THE TASK -
Echo the data lines starting at the one containing "right knee: (223, 153, -24)" and ending at the one containing "left elbow: (876, 451, -12)", both included. Leave the pictures out of the answer.

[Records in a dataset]
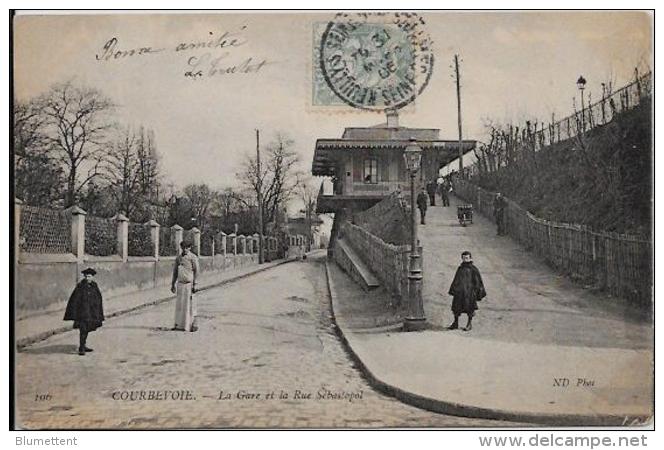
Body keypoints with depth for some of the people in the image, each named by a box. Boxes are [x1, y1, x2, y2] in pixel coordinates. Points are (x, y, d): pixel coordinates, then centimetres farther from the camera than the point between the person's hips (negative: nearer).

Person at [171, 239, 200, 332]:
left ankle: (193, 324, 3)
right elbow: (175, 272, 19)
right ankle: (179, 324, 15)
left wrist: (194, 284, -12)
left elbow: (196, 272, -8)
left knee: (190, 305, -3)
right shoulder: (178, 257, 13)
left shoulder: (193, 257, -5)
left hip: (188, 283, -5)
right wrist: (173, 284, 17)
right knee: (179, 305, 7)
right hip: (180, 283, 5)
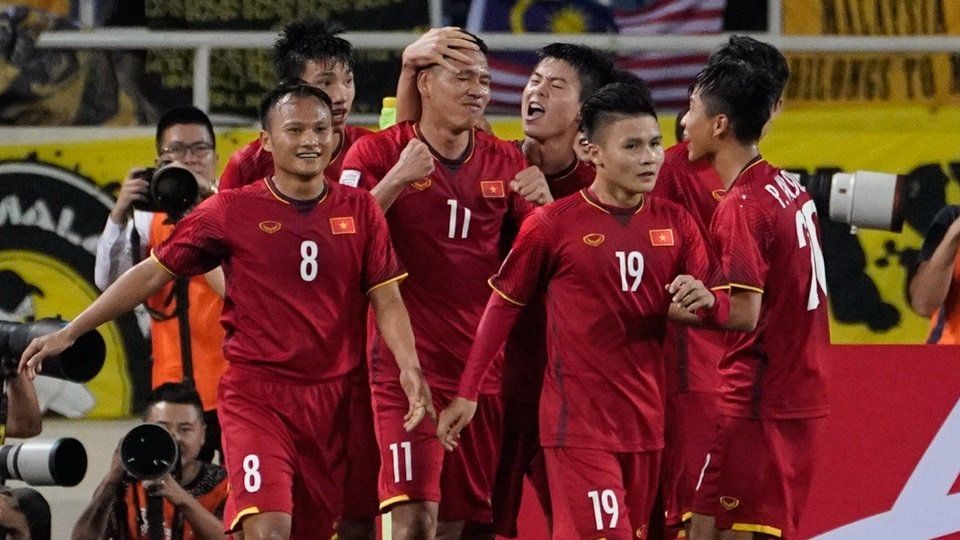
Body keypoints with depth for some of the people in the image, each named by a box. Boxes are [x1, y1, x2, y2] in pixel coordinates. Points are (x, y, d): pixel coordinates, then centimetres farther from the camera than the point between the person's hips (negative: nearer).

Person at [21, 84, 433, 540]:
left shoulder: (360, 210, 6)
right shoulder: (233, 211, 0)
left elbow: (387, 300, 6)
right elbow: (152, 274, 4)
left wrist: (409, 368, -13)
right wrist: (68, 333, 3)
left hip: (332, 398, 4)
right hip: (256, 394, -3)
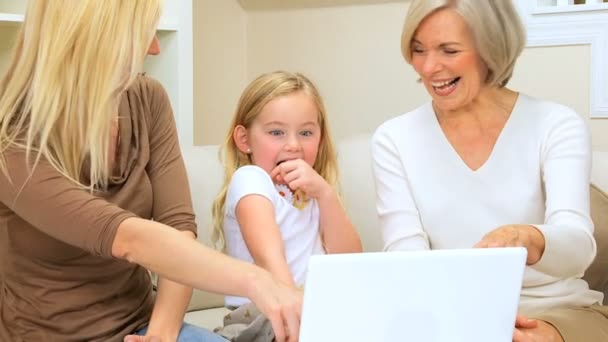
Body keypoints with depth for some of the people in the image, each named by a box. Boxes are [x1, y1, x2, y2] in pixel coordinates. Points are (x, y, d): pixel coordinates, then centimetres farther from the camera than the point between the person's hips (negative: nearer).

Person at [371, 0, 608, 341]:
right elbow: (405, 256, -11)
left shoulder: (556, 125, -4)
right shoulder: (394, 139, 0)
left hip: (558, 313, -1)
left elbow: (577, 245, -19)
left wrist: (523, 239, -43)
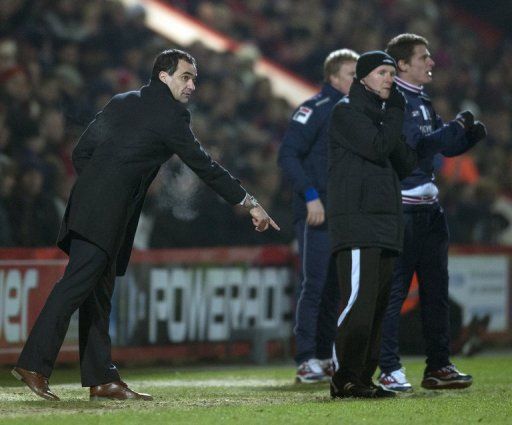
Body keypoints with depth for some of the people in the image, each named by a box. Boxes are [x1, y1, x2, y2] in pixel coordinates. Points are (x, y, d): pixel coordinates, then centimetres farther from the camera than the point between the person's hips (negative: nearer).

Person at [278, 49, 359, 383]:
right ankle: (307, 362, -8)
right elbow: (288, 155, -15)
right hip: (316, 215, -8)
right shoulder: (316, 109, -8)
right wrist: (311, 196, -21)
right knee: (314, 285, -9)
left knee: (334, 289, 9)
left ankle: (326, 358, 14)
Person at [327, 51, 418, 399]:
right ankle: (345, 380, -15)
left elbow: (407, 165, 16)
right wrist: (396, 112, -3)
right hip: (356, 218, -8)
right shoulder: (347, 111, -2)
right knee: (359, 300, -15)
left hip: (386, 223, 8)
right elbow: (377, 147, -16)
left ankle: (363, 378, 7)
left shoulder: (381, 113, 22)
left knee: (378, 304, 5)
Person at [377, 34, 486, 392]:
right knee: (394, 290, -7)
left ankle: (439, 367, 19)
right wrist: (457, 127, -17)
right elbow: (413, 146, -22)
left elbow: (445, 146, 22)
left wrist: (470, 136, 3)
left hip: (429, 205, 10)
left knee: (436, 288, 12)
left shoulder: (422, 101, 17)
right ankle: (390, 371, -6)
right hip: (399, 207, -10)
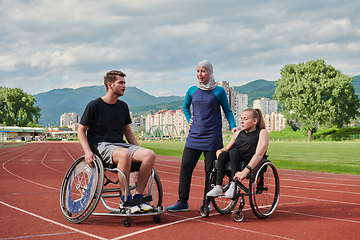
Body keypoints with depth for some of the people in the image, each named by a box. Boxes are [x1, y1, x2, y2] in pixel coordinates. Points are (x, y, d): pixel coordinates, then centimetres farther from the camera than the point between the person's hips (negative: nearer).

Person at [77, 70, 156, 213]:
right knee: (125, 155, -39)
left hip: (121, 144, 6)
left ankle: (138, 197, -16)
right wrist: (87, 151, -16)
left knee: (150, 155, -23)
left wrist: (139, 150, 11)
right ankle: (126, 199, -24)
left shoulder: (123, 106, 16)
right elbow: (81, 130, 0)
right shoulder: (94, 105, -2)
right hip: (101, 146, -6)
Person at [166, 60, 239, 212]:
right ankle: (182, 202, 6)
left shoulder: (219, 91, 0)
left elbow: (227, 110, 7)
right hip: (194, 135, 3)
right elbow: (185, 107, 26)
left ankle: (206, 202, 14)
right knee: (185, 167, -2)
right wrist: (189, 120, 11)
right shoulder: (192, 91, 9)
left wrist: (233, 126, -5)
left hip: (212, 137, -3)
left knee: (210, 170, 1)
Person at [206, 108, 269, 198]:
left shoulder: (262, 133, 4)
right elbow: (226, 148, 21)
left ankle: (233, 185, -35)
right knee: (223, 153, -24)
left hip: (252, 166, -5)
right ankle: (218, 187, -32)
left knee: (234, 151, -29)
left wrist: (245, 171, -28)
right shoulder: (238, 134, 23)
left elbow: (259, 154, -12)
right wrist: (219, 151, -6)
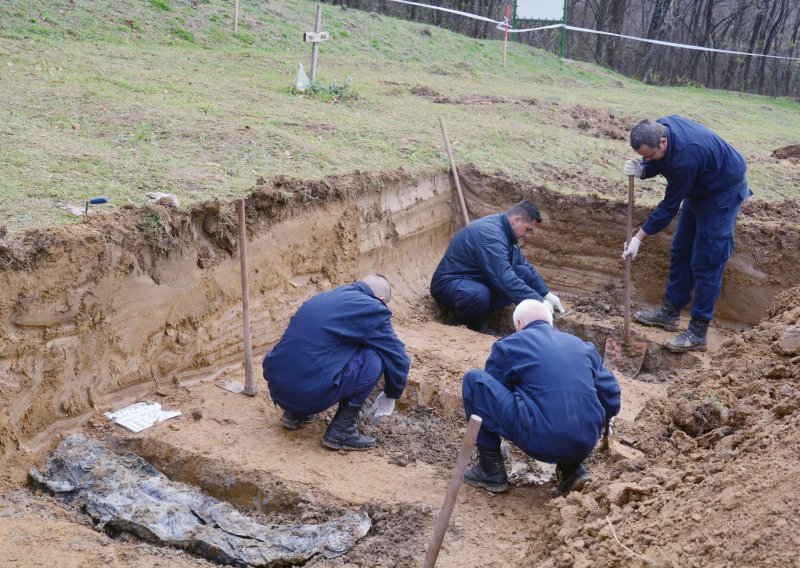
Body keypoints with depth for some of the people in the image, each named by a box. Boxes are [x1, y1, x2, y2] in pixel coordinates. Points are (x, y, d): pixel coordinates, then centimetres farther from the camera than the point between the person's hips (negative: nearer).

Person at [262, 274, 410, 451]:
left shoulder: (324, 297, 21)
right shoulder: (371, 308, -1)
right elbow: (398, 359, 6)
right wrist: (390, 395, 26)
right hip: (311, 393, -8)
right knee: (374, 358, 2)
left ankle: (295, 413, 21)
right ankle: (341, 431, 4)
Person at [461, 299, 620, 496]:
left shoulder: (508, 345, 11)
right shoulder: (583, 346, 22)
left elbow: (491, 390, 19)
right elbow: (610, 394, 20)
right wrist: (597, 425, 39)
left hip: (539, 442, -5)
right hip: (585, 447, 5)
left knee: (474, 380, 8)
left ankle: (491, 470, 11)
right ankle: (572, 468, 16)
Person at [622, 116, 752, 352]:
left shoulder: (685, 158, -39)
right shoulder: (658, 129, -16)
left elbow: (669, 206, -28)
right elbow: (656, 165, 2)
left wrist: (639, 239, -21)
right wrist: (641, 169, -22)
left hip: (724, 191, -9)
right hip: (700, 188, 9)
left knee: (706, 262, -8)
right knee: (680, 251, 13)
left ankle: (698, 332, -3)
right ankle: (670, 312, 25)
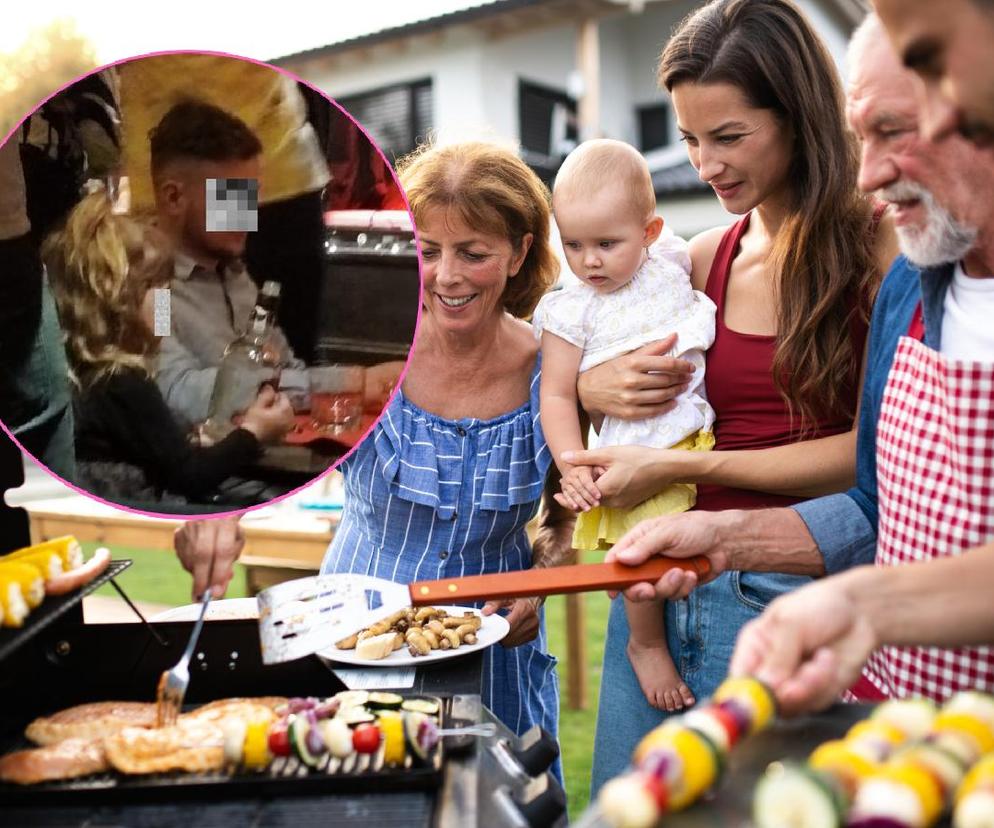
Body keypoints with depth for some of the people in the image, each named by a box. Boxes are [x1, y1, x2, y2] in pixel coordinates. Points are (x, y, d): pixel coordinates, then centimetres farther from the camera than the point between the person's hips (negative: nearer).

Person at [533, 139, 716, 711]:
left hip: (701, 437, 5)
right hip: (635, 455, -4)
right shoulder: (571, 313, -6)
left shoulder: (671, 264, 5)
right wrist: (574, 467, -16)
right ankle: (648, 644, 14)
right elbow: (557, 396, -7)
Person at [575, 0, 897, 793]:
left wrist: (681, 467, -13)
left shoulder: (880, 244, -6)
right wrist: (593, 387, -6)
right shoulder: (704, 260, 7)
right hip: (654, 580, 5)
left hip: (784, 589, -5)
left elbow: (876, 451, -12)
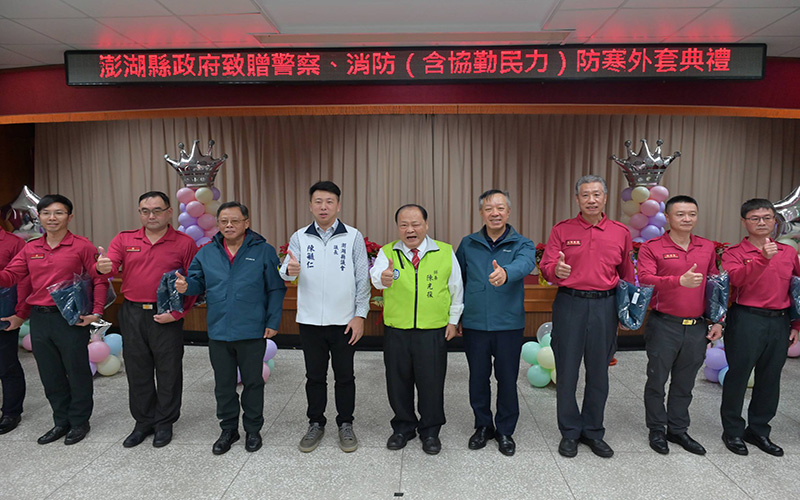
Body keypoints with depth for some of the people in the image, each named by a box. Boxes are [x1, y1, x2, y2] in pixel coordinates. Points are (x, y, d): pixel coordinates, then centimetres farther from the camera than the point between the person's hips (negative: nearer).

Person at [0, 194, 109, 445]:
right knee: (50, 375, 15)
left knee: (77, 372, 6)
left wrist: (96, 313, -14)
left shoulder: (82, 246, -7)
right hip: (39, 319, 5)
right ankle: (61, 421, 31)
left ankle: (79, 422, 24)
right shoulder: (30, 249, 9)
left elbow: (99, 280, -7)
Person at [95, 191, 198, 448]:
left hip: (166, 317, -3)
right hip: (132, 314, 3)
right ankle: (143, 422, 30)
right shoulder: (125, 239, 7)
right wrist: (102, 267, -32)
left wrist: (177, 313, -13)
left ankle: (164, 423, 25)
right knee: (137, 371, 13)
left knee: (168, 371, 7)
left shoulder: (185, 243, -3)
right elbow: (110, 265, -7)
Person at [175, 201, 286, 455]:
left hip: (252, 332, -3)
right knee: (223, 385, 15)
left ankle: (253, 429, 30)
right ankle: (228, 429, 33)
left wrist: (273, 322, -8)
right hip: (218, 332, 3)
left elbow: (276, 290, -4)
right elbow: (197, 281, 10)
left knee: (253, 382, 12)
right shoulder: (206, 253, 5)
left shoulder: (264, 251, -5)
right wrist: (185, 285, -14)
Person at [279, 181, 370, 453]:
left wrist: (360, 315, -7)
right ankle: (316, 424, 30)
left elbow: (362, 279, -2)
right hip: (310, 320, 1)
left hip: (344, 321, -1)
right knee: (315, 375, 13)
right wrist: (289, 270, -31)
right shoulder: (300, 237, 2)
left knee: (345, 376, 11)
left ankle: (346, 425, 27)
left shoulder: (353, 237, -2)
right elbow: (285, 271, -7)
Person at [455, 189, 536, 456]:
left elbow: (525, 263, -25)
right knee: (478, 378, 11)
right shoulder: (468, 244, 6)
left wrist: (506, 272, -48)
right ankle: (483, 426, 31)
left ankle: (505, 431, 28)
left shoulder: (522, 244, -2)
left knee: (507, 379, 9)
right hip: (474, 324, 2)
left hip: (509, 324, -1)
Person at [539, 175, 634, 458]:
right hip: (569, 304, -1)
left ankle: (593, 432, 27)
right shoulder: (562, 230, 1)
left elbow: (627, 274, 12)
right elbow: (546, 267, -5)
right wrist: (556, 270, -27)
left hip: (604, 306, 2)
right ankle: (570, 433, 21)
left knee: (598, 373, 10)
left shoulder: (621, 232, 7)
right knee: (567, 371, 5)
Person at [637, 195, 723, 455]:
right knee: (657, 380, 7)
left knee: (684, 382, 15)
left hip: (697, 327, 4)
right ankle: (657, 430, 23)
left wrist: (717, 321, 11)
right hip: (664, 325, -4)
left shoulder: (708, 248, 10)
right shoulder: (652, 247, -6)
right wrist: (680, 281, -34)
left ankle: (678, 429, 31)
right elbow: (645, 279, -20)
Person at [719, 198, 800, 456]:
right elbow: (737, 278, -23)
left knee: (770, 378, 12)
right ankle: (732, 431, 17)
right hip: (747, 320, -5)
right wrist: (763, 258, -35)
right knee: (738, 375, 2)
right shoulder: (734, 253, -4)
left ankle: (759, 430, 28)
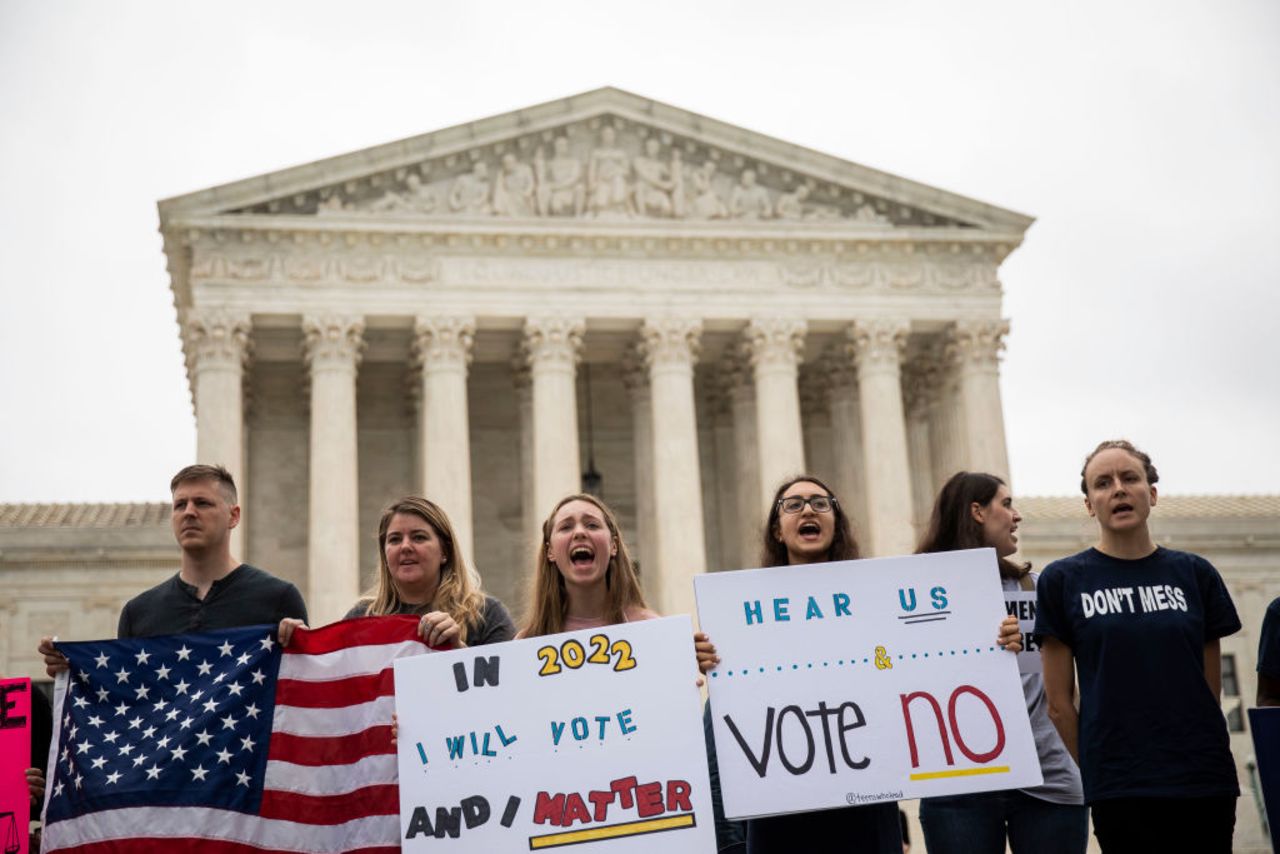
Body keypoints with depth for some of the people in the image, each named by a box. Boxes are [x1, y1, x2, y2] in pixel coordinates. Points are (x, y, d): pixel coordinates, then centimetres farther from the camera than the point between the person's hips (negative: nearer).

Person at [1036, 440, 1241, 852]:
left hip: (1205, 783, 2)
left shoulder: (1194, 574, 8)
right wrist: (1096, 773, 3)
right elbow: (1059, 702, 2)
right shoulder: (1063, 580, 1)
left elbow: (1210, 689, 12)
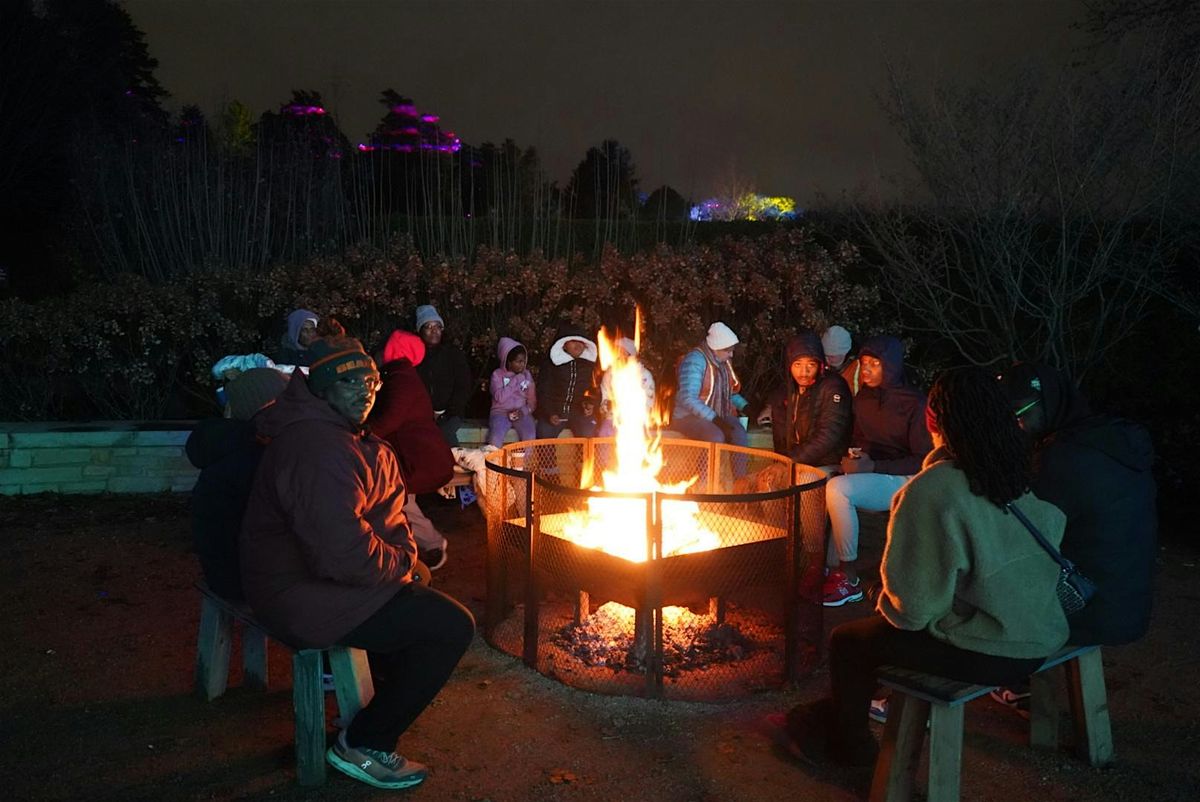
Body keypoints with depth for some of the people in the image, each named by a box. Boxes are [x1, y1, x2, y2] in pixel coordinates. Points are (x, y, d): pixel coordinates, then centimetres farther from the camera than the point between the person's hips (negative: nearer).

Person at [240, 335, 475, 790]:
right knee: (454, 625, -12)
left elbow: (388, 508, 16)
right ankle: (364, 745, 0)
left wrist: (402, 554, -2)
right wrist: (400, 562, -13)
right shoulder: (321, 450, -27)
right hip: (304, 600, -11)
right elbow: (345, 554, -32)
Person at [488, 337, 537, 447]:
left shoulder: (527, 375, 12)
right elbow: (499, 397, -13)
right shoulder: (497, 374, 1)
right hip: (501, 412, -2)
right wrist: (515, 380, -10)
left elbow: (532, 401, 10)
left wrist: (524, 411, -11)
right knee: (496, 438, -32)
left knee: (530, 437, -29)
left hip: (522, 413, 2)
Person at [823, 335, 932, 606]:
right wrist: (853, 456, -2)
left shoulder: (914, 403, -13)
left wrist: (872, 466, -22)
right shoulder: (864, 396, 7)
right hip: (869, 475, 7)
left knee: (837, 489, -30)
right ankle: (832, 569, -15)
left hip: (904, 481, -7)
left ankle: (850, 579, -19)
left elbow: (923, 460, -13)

PROBLEM SOLUTION -
right knee: (223, 153, -24)
left hip: (252, 166, -5)
right ankle: (218, 187, -32)
left knee: (234, 151, -29)
left wrist: (245, 171, -28)
right shoulder: (238, 134, 23)
left elbow: (259, 154, -12)
right wrist: (219, 151, -6)
Body keypoints with depth for some of the people in the image, each named by a box. Boxes are [x1, y1, x2, y2] in pixel coordinates. Points are (x, y, d): pixel coordinates, then centimetres farther from the camera than the point between the person's hips (negative: nearer).

Person at [262, 274, 410, 451]:
left shoulder: (324, 297, 21)
right shoulder: (371, 308, -1)
right elbow: (398, 359, 6)
right wrist: (390, 395, 26)
right hip: (311, 393, -8)
right knee: (374, 358, 2)
left ankle: (295, 413, 21)
right ankle: (341, 431, 4)
Person at [461, 299, 620, 496]:
left shoulder: (508, 345, 11)
right shoulder: (583, 346, 22)
left elbow: (491, 390, 19)
right elbow: (610, 394, 20)
right wrist: (597, 425, 39)
left hip: (539, 442, -5)
right hip: (585, 447, 5)
left knee: (474, 380, 8)
left ankle: (491, 470, 11)
right ankle: (572, 468, 16)
Person at [622, 116, 752, 352]:
left shoulder: (685, 158, -39)
right shoulder: (658, 129, -16)
left elbow: (669, 206, -28)
right elbow: (656, 165, 2)
left wrist: (639, 239, -21)
right wrist: (641, 169, -22)
left hip: (724, 191, -9)
right hip: (700, 188, 9)
left knee: (706, 262, -8)
right knee: (680, 251, 13)
left ankle: (698, 332, -3)
right ankle: (670, 312, 25)
Body keypoints with depth for some of the people in the image, each named by a box. Boxes are [x1, y1, x2, y2] in pixel coordinates. Points are (x, y, d): pixel coordinates, then centimetres farther from the camera than the point between the person's hips (negative: nearer).

Person at [533, 139, 716, 711]:
left hip: (701, 437, 5)
right hip: (635, 455, -4)
right shoulder: (571, 313, -6)
left shoulder: (671, 264, 5)
right wrist: (574, 467, -16)
right ankle: (648, 644, 14)
right elbow: (557, 396, -7)
Person at [575, 0, 897, 793]:
left wrist: (681, 467, -13)
left shoulder: (880, 244, -6)
right wrist: (593, 387, -6)
right shoulder: (704, 260, 7)
right hip: (654, 580, 5)
left hip: (784, 589, -5)
left elbow: (876, 451, -12)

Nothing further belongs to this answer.